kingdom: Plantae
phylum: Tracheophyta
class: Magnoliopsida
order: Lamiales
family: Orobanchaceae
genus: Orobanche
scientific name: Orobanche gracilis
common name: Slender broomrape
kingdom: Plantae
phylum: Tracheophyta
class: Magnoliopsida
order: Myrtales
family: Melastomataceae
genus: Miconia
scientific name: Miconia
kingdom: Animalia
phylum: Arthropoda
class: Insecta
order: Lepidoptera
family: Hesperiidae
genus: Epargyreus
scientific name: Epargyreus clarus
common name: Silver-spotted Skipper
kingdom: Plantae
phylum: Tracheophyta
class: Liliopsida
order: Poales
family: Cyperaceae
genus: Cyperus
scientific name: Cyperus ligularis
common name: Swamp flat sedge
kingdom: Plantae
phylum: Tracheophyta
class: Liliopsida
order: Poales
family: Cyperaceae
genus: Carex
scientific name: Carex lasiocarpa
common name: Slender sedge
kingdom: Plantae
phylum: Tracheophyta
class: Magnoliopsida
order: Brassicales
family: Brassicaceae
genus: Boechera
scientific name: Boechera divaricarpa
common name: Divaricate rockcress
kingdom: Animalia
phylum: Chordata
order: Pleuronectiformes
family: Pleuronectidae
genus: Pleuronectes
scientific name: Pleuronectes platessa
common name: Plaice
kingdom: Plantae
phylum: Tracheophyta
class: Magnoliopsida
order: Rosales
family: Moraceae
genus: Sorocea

★ ★ ★ ★ ★ ★ ★

Short exercise
Copy out every line of the material again, changing "common name" to "vernacular name" and leaving everything else the same.

Problem solution
kingdom: Plantae
phylum: Tracheophyta
class: Magnoliopsida
order: Lamiales
family: Orobanchaceae
genus: Orobanche
scientific name: Orobanche gracilis
vernacular name: Slender broomrape
kingdom: Plantae
phylum: Tracheophyta
class: Magnoliopsida
order: Myrtales
family: Melastomataceae
genus: Miconia
scientific name: Miconia
kingdom: Animalia
phylum: Arthropoda
class: Insecta
order: Lepidoptera
family: Hesperiidae
genus: Epargyreus
scientific name: Epargyreus clarus
vernacular name: Silver-spotted Skipper
kingdom: Plantae
phylum: Tracheophyta
class: Liliopsida
order: Poales
family: Cyperaceae
genus: Cyperus
scientific name: Cyperus ligularis
vernacular name: Swamp flat sedge
kingdom: Plantae
phylum: Tracheophyta
class: Liliopsida
order: Poales
family: Cyperaceae
genus: Carex
scientific name: Carex lasiocarpa
vernacular name: Slender sedge
kingdom: Plantae
phylum: Tracheophyta
class: Magnoliopsida
order: Brassicales
family: Brassicaceae
genus: Boechera
scientific name: Boechera divaricarpa
vernacular name: Divaricate rockcress
kingdom: Animalia
phylum: Chordata
order: Pleuronectiformes
family: Pleuronectidae
genus: Pleuronectes
scientific name: Pleuronectes platessa
vernacular name: Plaice
kingdom: Plantae
phylum: Tracheophyta
class: Magnoliopsida
order: Rosales
family: Moraceae
genus: Sorocea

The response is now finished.